▸ Records supplied:
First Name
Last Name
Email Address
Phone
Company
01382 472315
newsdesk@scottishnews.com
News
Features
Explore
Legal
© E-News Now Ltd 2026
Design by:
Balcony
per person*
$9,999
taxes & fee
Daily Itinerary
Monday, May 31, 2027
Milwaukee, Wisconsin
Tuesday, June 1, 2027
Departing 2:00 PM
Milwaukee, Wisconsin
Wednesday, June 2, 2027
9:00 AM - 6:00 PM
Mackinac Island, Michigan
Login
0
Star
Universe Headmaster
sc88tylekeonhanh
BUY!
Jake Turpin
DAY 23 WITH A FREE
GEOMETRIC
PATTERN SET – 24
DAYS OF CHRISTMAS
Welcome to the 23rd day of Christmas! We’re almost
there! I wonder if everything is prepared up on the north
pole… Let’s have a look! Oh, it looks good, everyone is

...

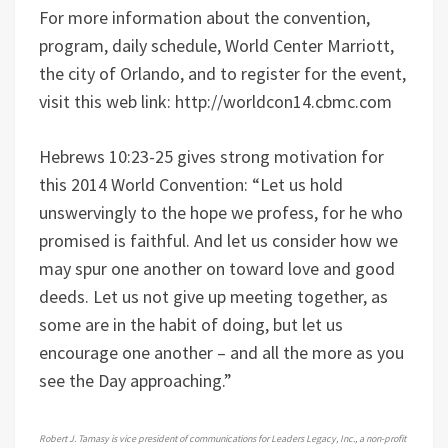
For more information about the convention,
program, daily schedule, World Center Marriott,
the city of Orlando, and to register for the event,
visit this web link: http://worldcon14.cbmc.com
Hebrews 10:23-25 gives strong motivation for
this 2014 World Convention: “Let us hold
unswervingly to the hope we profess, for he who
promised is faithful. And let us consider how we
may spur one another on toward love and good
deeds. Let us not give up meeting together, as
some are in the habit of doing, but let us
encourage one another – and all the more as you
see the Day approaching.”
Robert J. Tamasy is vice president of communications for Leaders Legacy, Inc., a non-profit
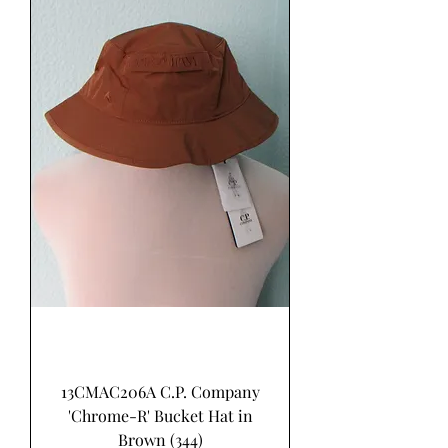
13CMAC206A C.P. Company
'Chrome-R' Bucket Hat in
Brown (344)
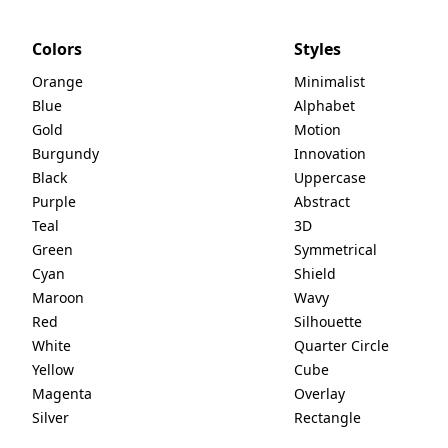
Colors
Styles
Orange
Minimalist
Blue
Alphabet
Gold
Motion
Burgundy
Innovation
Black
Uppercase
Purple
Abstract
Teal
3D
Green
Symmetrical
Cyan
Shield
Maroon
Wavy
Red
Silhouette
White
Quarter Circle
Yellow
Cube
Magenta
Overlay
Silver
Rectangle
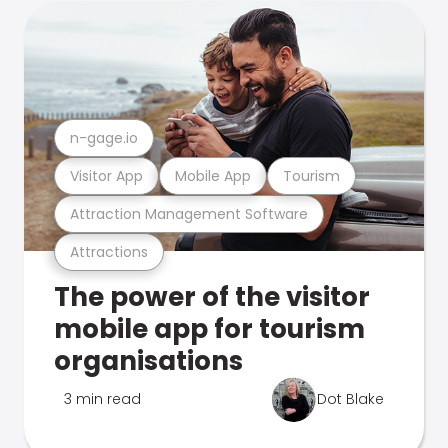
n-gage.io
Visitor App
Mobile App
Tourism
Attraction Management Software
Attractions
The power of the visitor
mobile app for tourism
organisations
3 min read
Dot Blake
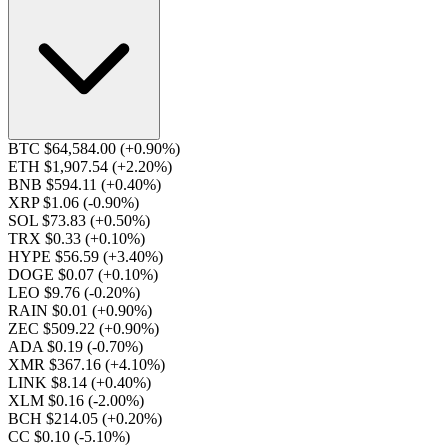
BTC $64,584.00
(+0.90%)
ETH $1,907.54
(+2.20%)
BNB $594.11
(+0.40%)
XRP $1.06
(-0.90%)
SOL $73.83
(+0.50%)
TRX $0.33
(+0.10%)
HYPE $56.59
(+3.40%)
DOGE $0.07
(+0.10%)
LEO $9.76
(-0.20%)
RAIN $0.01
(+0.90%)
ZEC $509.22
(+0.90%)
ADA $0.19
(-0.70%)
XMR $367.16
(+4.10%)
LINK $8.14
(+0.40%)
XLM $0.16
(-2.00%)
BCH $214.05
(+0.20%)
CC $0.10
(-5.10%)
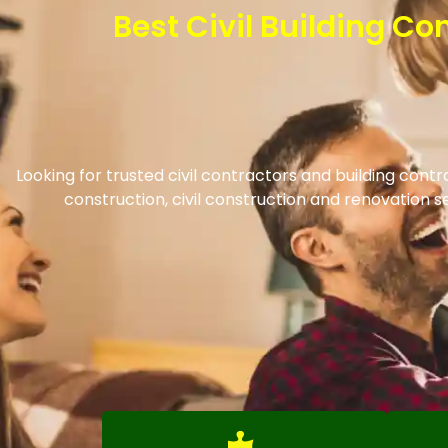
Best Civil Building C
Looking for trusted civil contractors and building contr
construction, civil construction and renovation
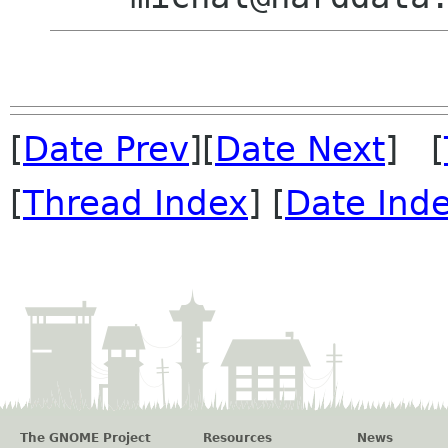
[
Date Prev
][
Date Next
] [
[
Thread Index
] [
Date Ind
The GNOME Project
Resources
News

▸ Problem details:
For each line above that includes "another", make a copy.

▸ Result:
may spur one another on toward love and good
encourage one another – and all the more as you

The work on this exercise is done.